I have one geodataframe that contains polygons and corresponding land use category (e.g. agricultural, commercial, retail, residential, ...) and another that contains census tract polygons and corresponding population. I want to bring the population data from the 2nd dataframe into the first dataframe. Here is the code I'm using:

gdf_chi_pop = gpd.sjoin(gdf_chi, gdf_census, how='inner',op='intersects')

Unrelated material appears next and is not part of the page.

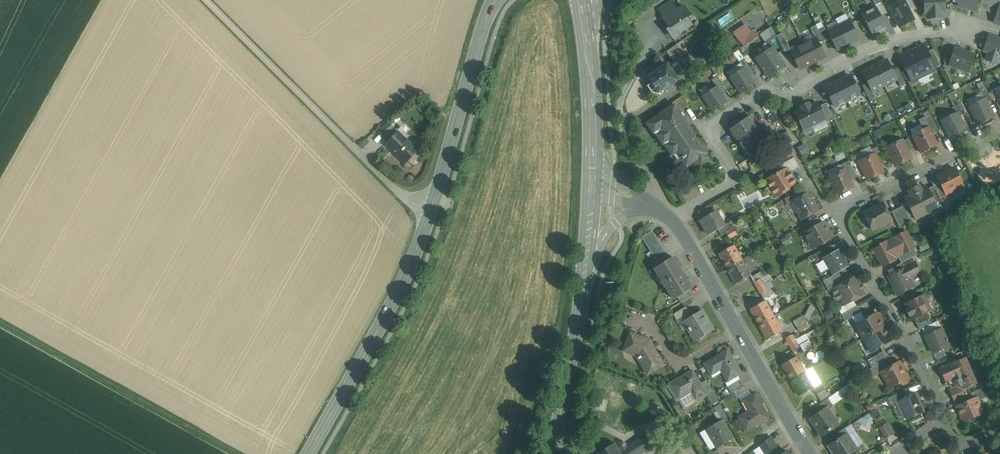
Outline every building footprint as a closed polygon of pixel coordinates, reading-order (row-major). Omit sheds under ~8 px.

The problem is that gdf_chi_pop has a bunch of extra polygons that don't exist in gdf_chi, which is not what I'm wanting. I just want a new dataframe with populations for all the polygons that already exist in gdf_chi. What I also need to know is how geopandas differentiates between intensive properties (e.g. temperature, sunny days per year, population density, fraction of dogs that are poodles) and extensive properties (e.g. population, number of poodles, number of stores that sell spatulas) in polygons when doing sjoin.

  • 1
    Try intersecting the dataframes then merge/join the columns you want back to the first df
    – BERA
    Aug 23, 2019 at 15:41

2 Answers 2


If you want to retain geometry of gdf_chi, try setting how to 'left'.

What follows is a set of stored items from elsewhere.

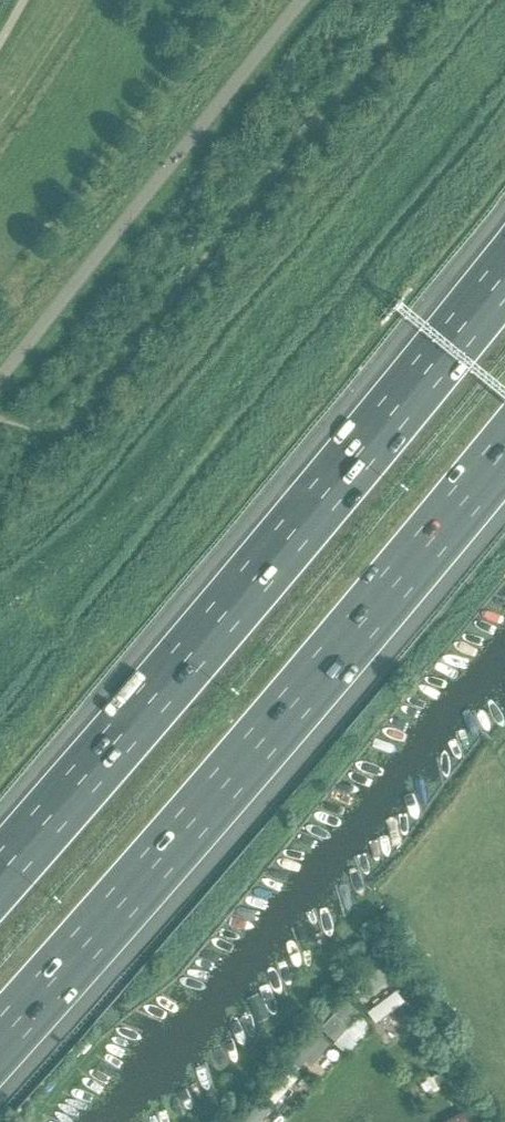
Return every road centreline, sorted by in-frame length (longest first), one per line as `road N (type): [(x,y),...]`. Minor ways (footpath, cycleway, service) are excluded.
road 1 (motorway): [(504,273),(0,866)]
road 2 (motorway): [(0,1038),(504,450)]

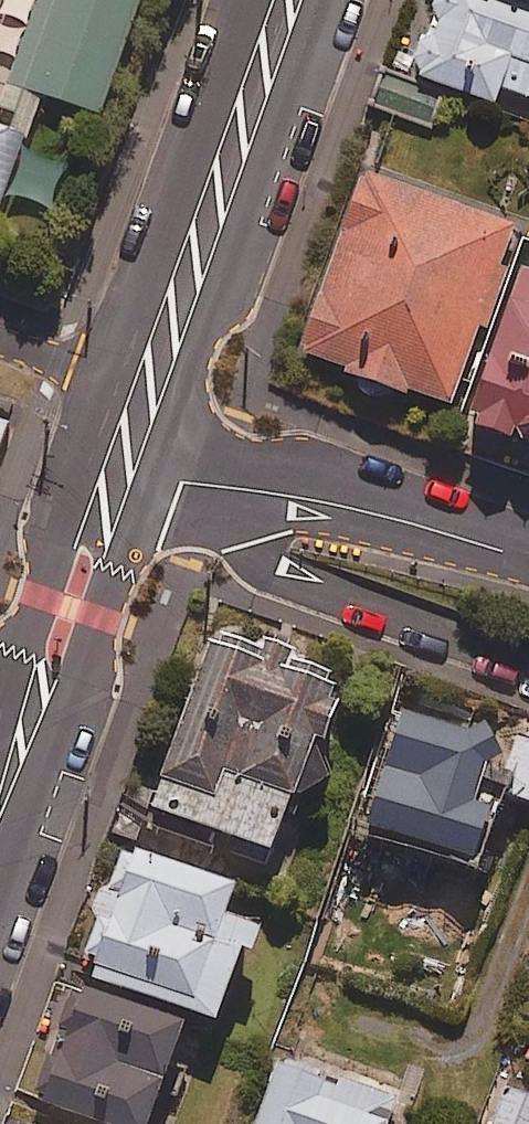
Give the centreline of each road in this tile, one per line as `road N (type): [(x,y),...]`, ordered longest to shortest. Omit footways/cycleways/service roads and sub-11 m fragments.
road 1 (residential): [(528,663),(104,517)]
road 2 (tertiary): [(295,0),(147,399)]
road 3 (residential): [(528,554),(128,446)]
road 4 (tertiary): [(104,517),(0,826)]
road 5 (residential): [(0,343),(147,399)]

gdf_chi_pop = gpd.sjoin(gdf_chi, gdf_census, how='left',op='intersects')

GeoPandas does not differentiate between intensive and extensive properties. It just joins the data from one to the another gdf. No matter the type, it is just copied.


The extra polygons in gdf_chi_pop were actually just duplicates of polygons in gdf_census from where the two sets intersected. It turned out the two key functions I needed were overlay and dissolve, like so:

gdf_chi['landuse_index'] = gdf_chi.index.copy()

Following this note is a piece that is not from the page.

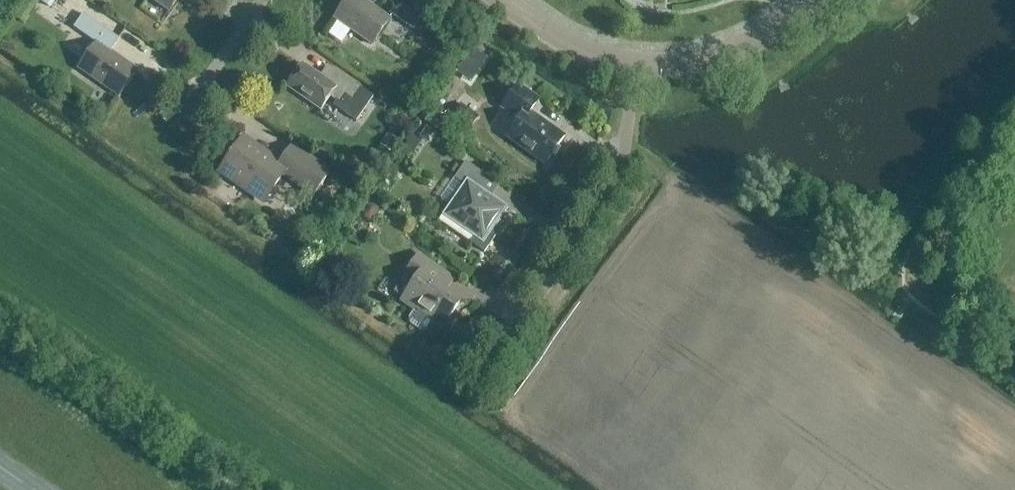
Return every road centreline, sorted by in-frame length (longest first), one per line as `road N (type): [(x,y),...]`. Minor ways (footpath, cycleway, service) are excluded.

Figure out the intersecting geometry:

gdf_chi_pop = gpd.overlay(gdf_census, gdf_chi, how='intersection')

Recalculate extensive quantity population from intensive quantity population density:

gdf_chi_pop['population'] = gdf_chi_pop['pop dnsty'] * gdf_chi_pop['geometry'].area / 5280**2

Recover original geometry from gdf_chi and add populations on regions being joined using aggfunc:

 gdf_chi_fin = gdf_chi_pop.dissolve(by='landuse_index', aggfunc='sum')

Recalculate intensive quantity population density

gdf_chi_fin['pop dnsty'] = gdf_chi_fin['population'] / gdf_chi_fin['geometry'].area * 5280**2

sjoin does not create new geometries. It merely returns the other column values for where the existing geometries intersect.